What you need to do
For the word "musique", state how many lines of the records include it, with no other text.

Source material
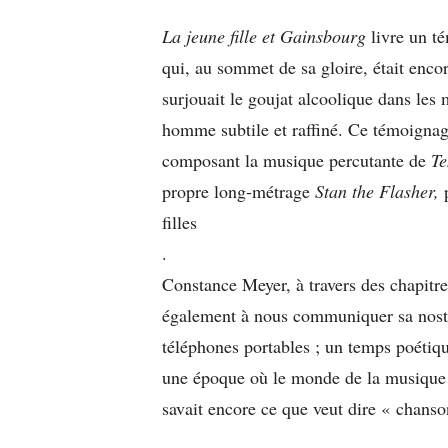
La jeune fille et Gainsbourg
livre un t
qui, au sommet de sa gloire, était enco
surjouait le goujat alcoolique dans les 
homme subtile et raffiné. Ce témoignage 
composant la musique percutante de
Te
propre long-métrage
Stan the Flasher,
p
filles
.
Constance Meyer, à travers des chapitre
également à nous communiquer sa nosta
téléphones portables ; un temps poétiq
une époque où le monde de la musique –
savait encore ce que veut dire « chans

Expected answer
2